Oleh: Demanhuri Gustira
Tragedi 28 Juni tidak terlepas kemampuan perlawanan Pasukan Pangsuma, dkk di Sekitar Meliau-Tayan melululantakan tentara Jepang; pasukan Pak Kasih di Pahuman Landak di sekitar Gunung Seha; Perlawanan Rakyat Pontianak di sekitar Pelabuhan Pontianak, sekarang dikenal Pelabuhan Dwikora.
Kebetulan sebelum sejarawan Senior Kalbar meninggal saya sempat mewawancari beliau, bahkan beliau pada saat itu memperlihatkan dokumen-dokumenya, termasuk penggalian kerangka tentara Jepang yang dibawa ke negerinya sekitar tahun 70-an. Kebetulan rumah beliau tidak jauh dari makam tersebut.
Menurutnya, awal kemarahan Jepang, karena ratusan serdadu meninggal di peperangan Tayan-Meliau yang lebih dikenal perlawanan Majang, dan Perlawanan di Gunung Ceha dipimpin Pak Kasih, yang berhasil dibawa ke Pontianak sekitar 250 orang tentara Jepun dan dimakamkan di sekitar simpang empat kota baru, Antara Rumah Adat Melayu-Rumah Radakng.
Beberapa mobil tentara Jepun dilempar masuk sungai Kapuas sekitar steher Tayan Hilir atas serangan sporadis para pejuang rakyat, beberapa truk dipercaya berisi harta rampasan Jepang.
Nah, kebetulan di waktu bersamaan para Sultan, dan Cendikiawan Kalbar sedang mengadakan rapat, Jepang menuduh bahwa perlawanan-perlawanan rakyat di berbagai “Negara” kecil di Kalbar, disponsori oleh para Sultan dan Cendikiawan.
Hal itu memicu kemarahan Jepang dan anteknya. Mereka menangkap para cendekiawan, tokoh masyarakat, dan Sultan se-Kalbar, lalu disunkup/dibunuh. Beberapa dokumen perlu diverifikasi jumlahnya. Ada yang menyatakan hingga 40.000 orang meninggal.
Memang tidak semua dibawa ke Mandor, tetapi hampir setiap daerah ada tempat eksekusi Jepang. Seperti di Pontianak ada parit Jepun, Parit Tengkorak, Tugu depan Kantor Post Lama tak Jauh dari Kantor Wali Kota Pontianak. Di Tayan, Gudang Garam, sekitar bekas kantor VoC . Intinya Kalbar sempat lost generation (kehilangan satu generasi emasnya).

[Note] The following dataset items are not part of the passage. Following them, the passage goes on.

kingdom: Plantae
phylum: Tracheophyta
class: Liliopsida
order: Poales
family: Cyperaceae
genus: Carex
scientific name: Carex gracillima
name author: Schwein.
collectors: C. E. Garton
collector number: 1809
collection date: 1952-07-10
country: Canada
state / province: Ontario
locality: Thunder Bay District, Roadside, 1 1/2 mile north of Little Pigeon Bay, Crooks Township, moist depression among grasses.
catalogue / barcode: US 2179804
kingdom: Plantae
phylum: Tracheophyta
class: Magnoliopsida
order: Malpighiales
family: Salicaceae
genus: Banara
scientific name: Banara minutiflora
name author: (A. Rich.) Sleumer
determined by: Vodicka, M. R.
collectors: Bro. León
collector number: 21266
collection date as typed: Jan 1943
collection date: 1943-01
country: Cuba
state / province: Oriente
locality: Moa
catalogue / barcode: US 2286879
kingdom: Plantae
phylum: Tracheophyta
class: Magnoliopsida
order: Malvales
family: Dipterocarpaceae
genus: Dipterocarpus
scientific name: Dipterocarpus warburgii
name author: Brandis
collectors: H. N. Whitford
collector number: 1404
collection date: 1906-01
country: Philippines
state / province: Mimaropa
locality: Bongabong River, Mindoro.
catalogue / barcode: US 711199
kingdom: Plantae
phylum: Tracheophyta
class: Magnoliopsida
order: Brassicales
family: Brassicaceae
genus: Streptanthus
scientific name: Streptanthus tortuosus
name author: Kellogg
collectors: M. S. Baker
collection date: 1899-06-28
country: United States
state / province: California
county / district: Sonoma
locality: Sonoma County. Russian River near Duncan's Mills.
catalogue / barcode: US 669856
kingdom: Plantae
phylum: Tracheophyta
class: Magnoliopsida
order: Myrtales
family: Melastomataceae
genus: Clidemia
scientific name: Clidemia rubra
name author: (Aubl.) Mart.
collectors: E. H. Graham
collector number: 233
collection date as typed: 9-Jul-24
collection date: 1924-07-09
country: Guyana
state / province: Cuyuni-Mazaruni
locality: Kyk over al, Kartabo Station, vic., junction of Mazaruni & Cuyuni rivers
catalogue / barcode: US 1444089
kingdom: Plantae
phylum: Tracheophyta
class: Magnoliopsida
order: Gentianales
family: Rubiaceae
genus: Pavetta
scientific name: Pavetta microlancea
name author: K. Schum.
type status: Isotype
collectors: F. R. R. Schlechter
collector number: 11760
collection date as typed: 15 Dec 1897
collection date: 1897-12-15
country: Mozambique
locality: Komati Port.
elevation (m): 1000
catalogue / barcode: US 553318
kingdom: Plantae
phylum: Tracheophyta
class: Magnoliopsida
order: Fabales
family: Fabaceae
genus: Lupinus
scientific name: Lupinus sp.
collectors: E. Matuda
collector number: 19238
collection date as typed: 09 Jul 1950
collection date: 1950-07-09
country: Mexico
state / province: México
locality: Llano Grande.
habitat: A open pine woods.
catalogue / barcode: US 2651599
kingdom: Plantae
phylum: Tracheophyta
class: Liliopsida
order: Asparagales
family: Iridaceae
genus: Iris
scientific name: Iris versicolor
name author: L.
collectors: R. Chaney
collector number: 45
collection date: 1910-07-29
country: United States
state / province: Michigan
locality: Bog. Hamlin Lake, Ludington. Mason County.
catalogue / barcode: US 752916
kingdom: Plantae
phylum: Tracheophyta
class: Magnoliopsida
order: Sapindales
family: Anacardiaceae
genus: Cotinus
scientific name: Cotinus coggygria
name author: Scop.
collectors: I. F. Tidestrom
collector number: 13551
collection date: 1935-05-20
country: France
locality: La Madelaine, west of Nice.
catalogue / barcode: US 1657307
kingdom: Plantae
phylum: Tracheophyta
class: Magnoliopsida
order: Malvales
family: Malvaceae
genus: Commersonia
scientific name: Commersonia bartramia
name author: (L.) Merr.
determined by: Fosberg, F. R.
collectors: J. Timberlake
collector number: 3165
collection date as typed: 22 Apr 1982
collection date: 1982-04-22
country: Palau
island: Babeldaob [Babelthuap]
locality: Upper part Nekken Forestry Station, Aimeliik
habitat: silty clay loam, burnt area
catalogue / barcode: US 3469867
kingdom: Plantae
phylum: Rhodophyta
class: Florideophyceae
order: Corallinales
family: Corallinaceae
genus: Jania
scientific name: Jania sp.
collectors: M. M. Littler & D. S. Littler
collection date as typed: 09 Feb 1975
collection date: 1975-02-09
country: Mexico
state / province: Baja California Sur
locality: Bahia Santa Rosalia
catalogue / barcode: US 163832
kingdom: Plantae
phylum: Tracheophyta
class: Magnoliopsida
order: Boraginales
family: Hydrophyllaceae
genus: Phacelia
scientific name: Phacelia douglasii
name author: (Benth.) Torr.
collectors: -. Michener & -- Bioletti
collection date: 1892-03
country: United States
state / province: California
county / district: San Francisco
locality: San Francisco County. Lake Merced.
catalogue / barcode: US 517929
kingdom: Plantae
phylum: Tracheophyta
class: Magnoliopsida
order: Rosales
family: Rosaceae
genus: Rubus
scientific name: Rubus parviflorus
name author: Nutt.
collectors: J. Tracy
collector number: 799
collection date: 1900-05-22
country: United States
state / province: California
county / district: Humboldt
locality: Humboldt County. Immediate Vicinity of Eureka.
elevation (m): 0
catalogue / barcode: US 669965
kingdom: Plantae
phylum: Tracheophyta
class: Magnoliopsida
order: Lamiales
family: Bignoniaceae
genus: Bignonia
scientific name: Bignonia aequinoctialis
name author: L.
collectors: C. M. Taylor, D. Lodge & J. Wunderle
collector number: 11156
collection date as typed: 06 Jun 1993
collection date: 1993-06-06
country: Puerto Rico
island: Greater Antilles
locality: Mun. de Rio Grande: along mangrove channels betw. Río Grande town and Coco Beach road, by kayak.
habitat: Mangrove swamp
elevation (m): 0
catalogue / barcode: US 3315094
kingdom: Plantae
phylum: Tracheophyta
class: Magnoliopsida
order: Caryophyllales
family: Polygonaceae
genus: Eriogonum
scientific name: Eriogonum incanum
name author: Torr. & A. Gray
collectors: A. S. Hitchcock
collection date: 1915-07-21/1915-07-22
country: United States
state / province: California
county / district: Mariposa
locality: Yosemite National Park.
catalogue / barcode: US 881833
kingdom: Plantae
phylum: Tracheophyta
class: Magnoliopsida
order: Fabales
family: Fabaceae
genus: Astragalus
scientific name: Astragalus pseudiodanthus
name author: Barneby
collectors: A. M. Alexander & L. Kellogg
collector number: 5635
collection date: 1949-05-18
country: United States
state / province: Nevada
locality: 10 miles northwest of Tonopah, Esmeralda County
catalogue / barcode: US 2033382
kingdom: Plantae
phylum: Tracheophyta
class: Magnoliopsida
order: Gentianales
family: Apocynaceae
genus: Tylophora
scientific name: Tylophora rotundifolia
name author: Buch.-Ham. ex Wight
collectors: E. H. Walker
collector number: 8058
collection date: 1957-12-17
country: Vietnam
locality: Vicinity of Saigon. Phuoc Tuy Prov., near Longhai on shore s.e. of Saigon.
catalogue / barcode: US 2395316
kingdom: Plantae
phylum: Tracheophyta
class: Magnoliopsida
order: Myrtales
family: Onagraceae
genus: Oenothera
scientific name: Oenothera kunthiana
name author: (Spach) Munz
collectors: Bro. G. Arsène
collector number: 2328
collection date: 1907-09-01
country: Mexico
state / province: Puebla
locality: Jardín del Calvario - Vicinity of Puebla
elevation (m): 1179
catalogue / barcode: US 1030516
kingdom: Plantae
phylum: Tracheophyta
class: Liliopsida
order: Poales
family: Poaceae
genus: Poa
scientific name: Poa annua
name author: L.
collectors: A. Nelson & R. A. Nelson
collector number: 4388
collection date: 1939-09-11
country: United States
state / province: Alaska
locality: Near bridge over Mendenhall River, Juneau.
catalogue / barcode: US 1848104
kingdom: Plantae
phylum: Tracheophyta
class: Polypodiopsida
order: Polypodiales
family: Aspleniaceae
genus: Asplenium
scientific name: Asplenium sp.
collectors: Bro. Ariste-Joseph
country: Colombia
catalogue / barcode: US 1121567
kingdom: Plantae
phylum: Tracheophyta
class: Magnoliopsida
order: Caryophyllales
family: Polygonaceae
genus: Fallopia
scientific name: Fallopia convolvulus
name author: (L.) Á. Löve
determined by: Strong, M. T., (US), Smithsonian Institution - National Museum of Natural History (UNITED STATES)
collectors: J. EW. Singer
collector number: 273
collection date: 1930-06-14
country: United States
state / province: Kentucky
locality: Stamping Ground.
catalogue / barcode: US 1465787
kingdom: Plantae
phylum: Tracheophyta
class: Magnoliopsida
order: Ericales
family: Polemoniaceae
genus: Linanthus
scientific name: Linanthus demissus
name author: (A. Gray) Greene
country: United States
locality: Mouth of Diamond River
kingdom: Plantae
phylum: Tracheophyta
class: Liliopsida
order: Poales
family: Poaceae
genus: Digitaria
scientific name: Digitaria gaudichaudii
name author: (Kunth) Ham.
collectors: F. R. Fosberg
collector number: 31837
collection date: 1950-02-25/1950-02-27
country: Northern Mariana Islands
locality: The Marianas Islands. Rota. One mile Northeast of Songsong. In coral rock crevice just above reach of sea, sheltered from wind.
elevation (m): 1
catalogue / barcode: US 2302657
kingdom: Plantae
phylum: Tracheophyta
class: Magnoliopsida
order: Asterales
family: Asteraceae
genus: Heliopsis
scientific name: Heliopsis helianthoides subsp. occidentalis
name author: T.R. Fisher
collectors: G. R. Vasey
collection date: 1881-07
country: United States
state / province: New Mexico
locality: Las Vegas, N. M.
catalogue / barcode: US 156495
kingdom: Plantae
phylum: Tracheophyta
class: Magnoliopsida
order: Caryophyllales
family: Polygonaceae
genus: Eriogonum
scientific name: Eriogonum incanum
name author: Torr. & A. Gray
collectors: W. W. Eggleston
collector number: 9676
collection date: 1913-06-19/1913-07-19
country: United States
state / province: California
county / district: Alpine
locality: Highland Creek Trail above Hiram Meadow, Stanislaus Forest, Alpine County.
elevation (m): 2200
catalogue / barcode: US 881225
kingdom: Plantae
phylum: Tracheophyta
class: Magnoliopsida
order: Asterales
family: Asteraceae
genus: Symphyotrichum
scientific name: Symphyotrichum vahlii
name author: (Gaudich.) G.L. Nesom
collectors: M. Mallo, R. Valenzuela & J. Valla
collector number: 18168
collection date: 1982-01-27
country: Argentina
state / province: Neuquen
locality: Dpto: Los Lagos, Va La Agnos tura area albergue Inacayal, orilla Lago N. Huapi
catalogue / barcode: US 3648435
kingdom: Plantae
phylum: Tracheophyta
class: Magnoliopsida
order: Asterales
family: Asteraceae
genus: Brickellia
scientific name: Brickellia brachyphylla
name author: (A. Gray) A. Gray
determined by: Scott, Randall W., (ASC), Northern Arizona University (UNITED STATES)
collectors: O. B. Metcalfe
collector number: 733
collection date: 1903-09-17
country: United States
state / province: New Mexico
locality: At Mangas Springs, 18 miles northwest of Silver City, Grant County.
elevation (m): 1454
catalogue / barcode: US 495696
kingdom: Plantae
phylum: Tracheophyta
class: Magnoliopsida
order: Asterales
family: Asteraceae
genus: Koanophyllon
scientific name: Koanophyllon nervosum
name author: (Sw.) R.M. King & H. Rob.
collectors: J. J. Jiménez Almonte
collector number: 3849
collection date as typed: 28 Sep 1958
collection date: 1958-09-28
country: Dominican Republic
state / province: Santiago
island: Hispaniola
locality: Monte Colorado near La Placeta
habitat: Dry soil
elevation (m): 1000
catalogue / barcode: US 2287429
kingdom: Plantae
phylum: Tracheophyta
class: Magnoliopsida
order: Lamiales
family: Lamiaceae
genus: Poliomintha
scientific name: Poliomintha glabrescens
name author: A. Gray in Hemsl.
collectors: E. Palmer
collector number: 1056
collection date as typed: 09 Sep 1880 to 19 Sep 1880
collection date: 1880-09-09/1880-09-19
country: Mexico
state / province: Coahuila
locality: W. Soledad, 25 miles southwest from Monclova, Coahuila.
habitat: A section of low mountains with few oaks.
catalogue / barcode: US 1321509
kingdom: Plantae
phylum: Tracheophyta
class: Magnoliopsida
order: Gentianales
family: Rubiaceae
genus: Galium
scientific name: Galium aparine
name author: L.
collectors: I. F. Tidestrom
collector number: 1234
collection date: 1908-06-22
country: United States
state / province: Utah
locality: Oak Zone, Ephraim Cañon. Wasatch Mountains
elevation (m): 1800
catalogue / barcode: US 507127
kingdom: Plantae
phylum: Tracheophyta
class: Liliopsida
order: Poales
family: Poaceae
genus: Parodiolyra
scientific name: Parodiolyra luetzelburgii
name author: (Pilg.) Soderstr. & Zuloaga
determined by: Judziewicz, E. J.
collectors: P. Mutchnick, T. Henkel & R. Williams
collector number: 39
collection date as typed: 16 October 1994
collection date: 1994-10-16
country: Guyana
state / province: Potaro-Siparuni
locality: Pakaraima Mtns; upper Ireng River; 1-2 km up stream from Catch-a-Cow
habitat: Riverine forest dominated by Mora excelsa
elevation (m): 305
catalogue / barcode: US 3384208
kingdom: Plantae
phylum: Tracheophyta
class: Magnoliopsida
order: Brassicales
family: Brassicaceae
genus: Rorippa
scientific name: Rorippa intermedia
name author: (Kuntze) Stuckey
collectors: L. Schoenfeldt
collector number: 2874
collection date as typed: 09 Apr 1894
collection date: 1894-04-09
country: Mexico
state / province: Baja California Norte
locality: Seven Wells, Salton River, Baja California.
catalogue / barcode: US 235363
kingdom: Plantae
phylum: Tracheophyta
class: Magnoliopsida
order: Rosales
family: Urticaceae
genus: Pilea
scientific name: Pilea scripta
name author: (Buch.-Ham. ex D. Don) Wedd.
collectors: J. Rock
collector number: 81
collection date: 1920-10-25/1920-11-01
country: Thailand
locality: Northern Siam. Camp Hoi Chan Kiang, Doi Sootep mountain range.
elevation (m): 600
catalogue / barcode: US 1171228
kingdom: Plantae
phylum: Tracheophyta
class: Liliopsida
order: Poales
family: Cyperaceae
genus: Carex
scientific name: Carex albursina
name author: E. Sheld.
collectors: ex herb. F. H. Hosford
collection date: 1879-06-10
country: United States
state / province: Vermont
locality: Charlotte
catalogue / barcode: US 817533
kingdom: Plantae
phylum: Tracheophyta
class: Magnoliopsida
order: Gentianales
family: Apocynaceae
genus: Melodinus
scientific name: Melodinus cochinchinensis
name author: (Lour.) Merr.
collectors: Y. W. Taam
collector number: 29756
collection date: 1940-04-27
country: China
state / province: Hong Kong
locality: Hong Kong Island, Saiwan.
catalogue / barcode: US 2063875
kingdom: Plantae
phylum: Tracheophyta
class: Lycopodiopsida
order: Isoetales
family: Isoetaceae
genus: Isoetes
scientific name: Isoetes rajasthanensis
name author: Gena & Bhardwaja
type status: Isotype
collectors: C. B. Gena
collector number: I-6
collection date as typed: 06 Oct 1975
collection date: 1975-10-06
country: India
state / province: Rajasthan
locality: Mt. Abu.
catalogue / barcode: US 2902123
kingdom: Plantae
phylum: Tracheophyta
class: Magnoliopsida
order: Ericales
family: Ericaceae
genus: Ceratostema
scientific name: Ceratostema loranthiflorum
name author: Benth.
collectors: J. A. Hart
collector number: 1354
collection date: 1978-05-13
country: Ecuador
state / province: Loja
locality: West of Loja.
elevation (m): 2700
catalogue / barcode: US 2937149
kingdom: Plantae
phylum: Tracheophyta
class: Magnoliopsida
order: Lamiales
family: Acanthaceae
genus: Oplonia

Hasil wawancara beberapa tokoh pejuang Kalbar yang selamat, bagaimana para pejuang itu mampu mengalahkan tentara Jepang di rimba Borneo. Ternyata, teknik berburu hewan salah satu yang digunakan, dari mulai penerapan arah angin dengan indikator tumbuhan bergerak, suara hewan dan gerakan alam menjadi penunjuk membaca pergerakan tentara Jepang. Mereka menggunakan senjata sumpit, tombak, lantak dan panah. Ceritanya lebih seru di film War of The Arrow, bagaimana gigihnya para pejuang dulu. Tunggu saja narasi lengkapnya di sebuah novel…
Dari bergerak dedaunan dan hembusan angin, mereka sudah tahu pergerakan tentara Jepun. Sumpit dan panah tinggal diarahkan saja, sehingga salah satu Komandan tentara Jepangpun pada saat perang Majang meninggal, ia bernama Takeo Nagatani.
Alfateha bagi mereka yang menjadi korban keganasan Jepun.